Bulls should have a breeding soundness exam prior to each breeding season. Even if a bull passed last year, there is no guarantee he will pass this year. Bull infertility due to heat stress is a major problem. Although there are general rules for how many bulls are needed for a group cows, this varies highly between herds. The age of the bulls, single vs. multi sire breeding groups, terrain and climate can all affect how many bulls are needed. Young bulls, particularly in breeding groups with older bulls, will not service as many cows as mature bulls. If bulls are not used to the heat, they may spend more time in the shade than servicing cows due to lack of libido. A breeding soundness exam does not test libido, so bulls should be watched to make sure they are breeding cows once they are turned out.

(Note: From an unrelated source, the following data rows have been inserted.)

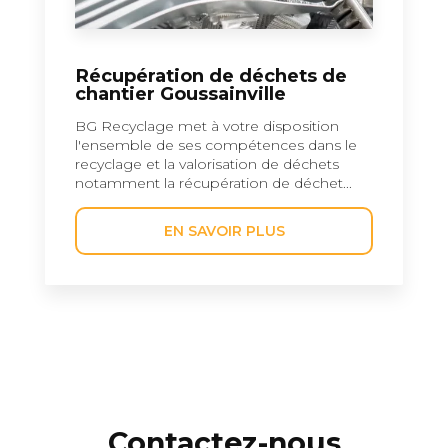
Récupération de déchets de
chantier Goussainville
BG Recyclage met à votre disposition
l'ensemble de ses compétences dans le
recyclage et la valorisation de déchets
notamment la récupération de déchet...
EN SAVOIR PLUS
Contactez-nous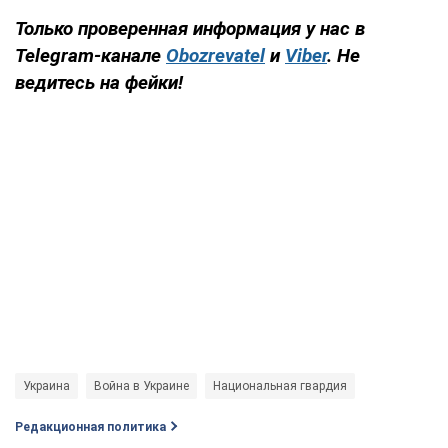
Только проверенная информация у нас в
Telegram-канале
Obozrevatel
и
Viber
. Не
ведитесь на фейки!
Украина
Война в Украине
Национальная гвардия
Редакционная политика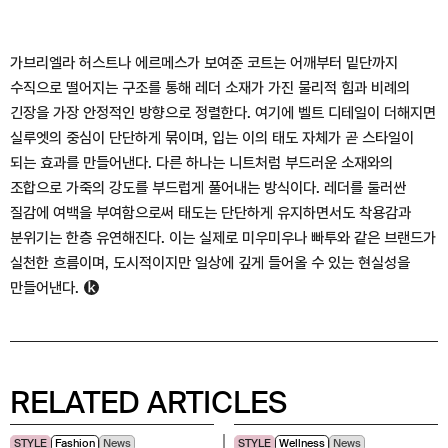
가브리엘라 허스트나 에르메스가 보여준 코트는 어깨부터 밑단까지
수직으로 떨어지는 구조를 통해 레더 소재가 가진 물리적 힘과 비례의
긴장을 가장 안정적인 방향으로 정렬한다. 여기에 벨트 디테일이 더해지면
실루엣의 중심이 단단하게 묶이며, 입는 이의 태도 자체가 곧 스타일이
되는 효과를 만들어낸다. 다른 하나는 니트처럼 부드러운 소재와의
조합으로 가죽의 강도를 부드럽게 풀어내는 방식이다. 레더를 둘러싼
질감에 여백을 부여함으로써 태도는 단단하게 유지하면서도 착용감과
분위기는 한층 유연해진다. 이는 실제로 미우미우나 빠투와 같은 브랜드가
실천한 흐름이며, 도시적이지만 일상에 깊게 들어올 수 있는 현실성을
만들어낸다.
RELATED ARTICLES
STYLE
Fashion
News
STYLE
Wellness
News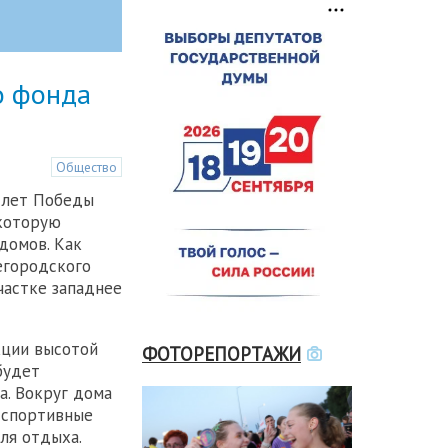
о фонда
Общество
 лет Победы
 которую
домов. Как
егородского
частке западнее
кции высотой
ФОТОРЕПОРТАЖИ
будет
а. Вокруг дома
 спортивные
ля отдыха.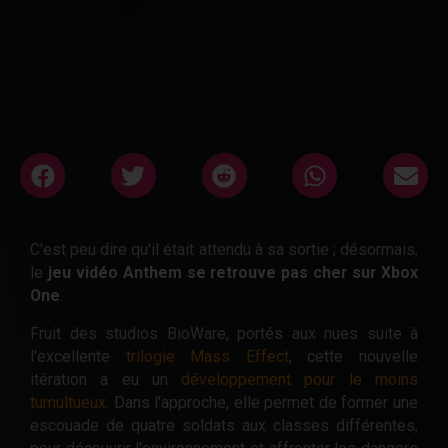
C'est peu dire qu'il était attendu à sa sortie ; désormais,
le
jeu vidéo Anthem se retrouve pas cher sur Xbox
One
.
Fruit des studios BioWare, portés aux nues suite à
l'excellente
trilogie Mass Effect
, cette nouvelle
itération a eu un
développement pour le moins
tumultueux
. Dans l'approche, elle permet de former une
escouade de quatre soldats aux classes différentes,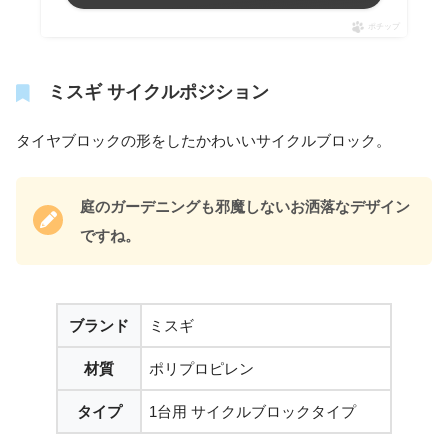
ポチップ
ミスギ サイクルポジション
タイヤブロックの形をしたかわいいサイクルブロック。
庭のガーデニングも邪魔しないお洒落なデザイン
ですね。
ブランド
ミスギ
材質
ポリプロピレン
タイプ
1台用 サイクルブロックタイプ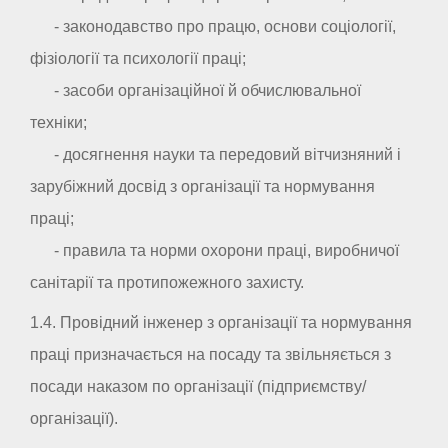
- законодавство про працю, основи соціології,
фізіології та психології праці;
- засоби організаційної й обчислювальної
техніки;
- досягнення науки та передовий вітчизняний і
зарубіжний досвід з організації та нормування
праці;
- правила та норми охорони праці, виробничої
санітарії та протипожежного захисту.
1.4. Провідний інженер з організації та нормування
праці призначається на посаду та звільняється з
посади наказом по організації (підприємству/
організації).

Infectious and Toxic Causes of Infertility in Cattle
- Campylobacteriosis (Vibro)
- Infectious Bovine Rhinotracheitis (IBR)
- Bovine Viral Diarrhea Virus (BVD)
Infertility is one of the most frustrating problems to try to diagnose. Many times the actual disease or problem (infertile bulls for example) occurs many months before cattle are palpated for pregnancy or begin calving. There is no one test like a blood sample that will test for all of the diseases or problems. Each cause/disease has different procedures required for diagnosis. To diagnose Leptospirosis, urine samples are needed. To diagnose Trich and Campy, specific tests from bulls are required. Although blood samples may help diagnose IBR and BVD in unvaccinated herds if the samples are taken at the proper time, in many instances blood samples are not helpful. The placenta and fetus are the best samples for diagnosis of late term abortions. A good overall herd health history is also important to look for other problems that may be related and help narrow down the list of potential problems.
- Buy virgin bulls or test for Trichomoniasis and Campylobacter
- Have sufficient bull numbers for cow numbers and environment
- Observe cattle closely during breeding season for bull libido and repeat breeding in cows
- Sound nutrition program, including minerals
- Maintain cow body condition and a properly functioning immune system
- Minimize stress, particularly during handling
- Cull cows that are not reproductively sound
- Palpate for pregnancy
- Pregnancy check via rectal palpation by a veterinarian can identify problems early and make diagnosis of problems more likely
- Raise or purchase only virgin heifers as replacement females
- Purchasing open non-virgin females is a risk for Trichomoniasis and Campylobacter
- Purchasing bred females is a risk for introducing BVD
Vaccination and Biosecurity
- A good vaccination program will help prevent major reproductive losses from infectious causes
- Because vaccination is not 100% protective and because there are disease that can’t be controlled through vaccination, a good herd biosecurity program is necessary.